PROBLEM TO WORK ON - Search the listing below for the line containing "From 1 February 2022, the Board Risk". From there through the line containing "Challenger group means", transcribe every line exactly, both ends included.

%%

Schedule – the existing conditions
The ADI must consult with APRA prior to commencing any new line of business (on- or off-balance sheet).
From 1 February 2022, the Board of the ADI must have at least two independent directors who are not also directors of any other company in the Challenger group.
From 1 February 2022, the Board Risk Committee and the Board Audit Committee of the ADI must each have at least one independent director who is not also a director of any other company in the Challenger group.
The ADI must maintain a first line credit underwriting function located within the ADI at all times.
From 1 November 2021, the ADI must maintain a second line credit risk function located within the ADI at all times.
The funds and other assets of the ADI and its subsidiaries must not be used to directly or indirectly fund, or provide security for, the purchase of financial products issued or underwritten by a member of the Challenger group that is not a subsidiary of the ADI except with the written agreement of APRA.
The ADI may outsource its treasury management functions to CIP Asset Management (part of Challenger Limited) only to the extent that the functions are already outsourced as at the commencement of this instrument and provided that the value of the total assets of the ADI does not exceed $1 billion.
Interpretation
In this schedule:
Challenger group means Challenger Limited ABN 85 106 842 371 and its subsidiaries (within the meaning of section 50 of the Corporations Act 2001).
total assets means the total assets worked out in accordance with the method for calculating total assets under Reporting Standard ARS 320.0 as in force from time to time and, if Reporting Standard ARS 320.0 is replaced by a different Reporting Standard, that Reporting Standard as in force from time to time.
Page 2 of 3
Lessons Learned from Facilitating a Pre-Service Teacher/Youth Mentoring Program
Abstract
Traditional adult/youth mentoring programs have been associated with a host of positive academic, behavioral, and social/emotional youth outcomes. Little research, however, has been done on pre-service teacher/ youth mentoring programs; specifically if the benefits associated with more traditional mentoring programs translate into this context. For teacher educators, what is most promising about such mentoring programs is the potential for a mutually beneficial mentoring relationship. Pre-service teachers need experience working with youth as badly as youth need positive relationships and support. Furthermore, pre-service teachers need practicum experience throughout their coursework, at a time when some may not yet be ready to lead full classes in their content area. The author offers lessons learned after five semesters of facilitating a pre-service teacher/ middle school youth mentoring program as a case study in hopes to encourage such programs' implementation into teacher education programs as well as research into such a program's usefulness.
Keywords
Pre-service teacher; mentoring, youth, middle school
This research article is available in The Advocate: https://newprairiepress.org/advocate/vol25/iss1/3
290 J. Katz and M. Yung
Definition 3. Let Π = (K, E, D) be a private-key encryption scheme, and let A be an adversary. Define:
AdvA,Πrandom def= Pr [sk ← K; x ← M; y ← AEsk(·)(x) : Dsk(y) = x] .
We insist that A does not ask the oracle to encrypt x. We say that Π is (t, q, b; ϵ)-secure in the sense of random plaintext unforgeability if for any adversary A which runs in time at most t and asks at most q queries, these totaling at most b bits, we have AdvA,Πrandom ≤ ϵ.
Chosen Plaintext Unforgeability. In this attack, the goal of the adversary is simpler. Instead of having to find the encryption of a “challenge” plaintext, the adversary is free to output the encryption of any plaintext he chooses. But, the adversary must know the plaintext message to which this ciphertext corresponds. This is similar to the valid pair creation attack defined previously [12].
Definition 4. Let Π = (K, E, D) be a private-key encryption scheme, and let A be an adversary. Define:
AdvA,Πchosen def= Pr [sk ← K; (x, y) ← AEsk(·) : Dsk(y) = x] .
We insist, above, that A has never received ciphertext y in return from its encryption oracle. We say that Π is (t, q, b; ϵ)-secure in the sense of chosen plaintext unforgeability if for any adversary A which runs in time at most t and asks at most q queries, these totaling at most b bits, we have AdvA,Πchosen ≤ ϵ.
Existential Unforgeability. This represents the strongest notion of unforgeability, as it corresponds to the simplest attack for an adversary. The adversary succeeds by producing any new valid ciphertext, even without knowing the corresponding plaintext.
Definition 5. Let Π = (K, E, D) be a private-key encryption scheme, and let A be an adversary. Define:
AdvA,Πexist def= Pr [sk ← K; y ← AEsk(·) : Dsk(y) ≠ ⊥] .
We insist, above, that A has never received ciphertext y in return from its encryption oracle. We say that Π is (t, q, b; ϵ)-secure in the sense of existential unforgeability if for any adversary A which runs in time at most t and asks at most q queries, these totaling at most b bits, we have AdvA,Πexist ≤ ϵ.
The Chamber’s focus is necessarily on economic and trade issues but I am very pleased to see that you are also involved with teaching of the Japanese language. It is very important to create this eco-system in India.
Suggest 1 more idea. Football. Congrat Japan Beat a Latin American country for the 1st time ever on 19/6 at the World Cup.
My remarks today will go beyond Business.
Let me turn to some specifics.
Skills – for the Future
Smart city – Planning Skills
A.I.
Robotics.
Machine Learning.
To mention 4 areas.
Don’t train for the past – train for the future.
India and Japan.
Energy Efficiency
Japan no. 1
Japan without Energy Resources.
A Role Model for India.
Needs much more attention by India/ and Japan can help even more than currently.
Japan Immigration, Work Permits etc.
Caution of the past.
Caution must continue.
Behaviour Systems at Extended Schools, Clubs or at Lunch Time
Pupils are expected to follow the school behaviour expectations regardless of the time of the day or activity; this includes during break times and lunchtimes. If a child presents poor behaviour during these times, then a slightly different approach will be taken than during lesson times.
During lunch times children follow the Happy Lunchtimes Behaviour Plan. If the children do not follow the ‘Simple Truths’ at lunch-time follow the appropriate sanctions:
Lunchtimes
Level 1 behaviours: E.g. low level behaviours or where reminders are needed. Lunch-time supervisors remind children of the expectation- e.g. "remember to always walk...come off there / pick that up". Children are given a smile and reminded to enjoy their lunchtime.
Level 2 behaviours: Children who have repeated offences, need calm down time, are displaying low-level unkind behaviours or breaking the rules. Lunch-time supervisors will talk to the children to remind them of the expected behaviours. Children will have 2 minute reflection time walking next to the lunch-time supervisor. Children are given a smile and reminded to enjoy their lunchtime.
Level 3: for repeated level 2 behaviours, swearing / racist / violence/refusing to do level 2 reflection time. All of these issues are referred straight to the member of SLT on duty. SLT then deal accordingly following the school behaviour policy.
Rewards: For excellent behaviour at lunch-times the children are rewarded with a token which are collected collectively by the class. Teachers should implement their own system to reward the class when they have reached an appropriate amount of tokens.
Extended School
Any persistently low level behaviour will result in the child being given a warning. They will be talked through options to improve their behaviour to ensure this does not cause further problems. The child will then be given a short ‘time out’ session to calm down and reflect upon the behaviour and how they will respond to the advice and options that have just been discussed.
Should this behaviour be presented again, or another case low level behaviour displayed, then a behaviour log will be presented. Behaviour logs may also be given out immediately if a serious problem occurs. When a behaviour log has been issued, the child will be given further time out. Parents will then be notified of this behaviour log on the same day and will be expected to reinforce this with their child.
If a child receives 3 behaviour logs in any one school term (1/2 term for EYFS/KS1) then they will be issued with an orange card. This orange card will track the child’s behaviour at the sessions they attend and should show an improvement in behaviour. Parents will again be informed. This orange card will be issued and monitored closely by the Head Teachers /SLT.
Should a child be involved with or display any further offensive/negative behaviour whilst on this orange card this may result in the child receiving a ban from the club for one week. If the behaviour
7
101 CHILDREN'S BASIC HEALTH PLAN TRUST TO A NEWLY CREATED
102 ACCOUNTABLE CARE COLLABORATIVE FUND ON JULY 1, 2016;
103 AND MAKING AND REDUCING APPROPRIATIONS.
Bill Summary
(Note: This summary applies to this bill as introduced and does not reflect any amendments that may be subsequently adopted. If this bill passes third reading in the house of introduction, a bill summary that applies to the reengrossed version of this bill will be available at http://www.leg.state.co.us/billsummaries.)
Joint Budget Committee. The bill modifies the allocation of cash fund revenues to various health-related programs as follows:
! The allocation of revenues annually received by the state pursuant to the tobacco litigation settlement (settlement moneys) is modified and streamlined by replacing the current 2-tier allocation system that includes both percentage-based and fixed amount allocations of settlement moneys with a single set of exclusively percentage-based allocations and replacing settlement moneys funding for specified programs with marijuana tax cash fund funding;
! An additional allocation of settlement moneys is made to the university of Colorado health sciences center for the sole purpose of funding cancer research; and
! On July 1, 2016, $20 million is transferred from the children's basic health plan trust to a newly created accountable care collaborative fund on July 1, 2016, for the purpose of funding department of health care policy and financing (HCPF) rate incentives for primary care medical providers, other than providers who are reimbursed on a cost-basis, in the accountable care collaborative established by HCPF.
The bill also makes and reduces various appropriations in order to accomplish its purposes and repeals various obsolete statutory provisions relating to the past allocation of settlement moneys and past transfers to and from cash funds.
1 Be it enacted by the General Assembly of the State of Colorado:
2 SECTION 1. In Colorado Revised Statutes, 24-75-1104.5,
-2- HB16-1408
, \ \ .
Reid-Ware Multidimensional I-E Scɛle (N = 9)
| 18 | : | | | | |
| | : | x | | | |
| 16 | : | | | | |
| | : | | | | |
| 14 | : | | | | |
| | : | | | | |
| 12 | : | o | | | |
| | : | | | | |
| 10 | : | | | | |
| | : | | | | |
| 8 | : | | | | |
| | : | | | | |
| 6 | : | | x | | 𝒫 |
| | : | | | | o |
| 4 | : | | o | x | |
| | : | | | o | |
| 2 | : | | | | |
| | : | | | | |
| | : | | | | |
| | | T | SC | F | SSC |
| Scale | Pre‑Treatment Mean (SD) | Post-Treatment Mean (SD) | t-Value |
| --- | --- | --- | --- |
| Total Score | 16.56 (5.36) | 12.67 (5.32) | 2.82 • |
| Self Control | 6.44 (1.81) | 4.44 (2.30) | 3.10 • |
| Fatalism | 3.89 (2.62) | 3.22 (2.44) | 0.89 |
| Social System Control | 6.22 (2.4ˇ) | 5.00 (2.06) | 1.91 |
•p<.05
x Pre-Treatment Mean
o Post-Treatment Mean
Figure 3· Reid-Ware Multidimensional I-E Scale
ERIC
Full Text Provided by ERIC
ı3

%%

THE COMPLETED TASK -
From 1 February 2022, the Board Risk Committee and the Board Audit Committee of the ADI must each have at least one independent director who is not also a director of any other company in the Challenger group.
The ADI must maintain a first line credit underwriting function located within the ADI at all times.
From 1 November 2021, the ADI must maintain a second line credit risk function located within the ADI at all times.
The funds and other assets of the ADI and its subsidiaries must not be used to directly or indirectly fund, or provide security for, the purchase of financial products issued or underwritten by a member of the Challenger group that is not a subsidiary of the ADI except with the written agreement of APRA.
The ADI may outsource its treasury management functions to CIP Asset Management (part of Challenger Limited) only to the extent that the functions are already outsourced as at the commencement of this instrument and provided that the value of the total assets of the ADI does not exceed $1 billion.
Interpretation
In this schedule:
Challenger group means Challenger Limited ABN 85 106 842 371 and its subsidiaries (within the meaning of section 50 of the Corporations Act 2001).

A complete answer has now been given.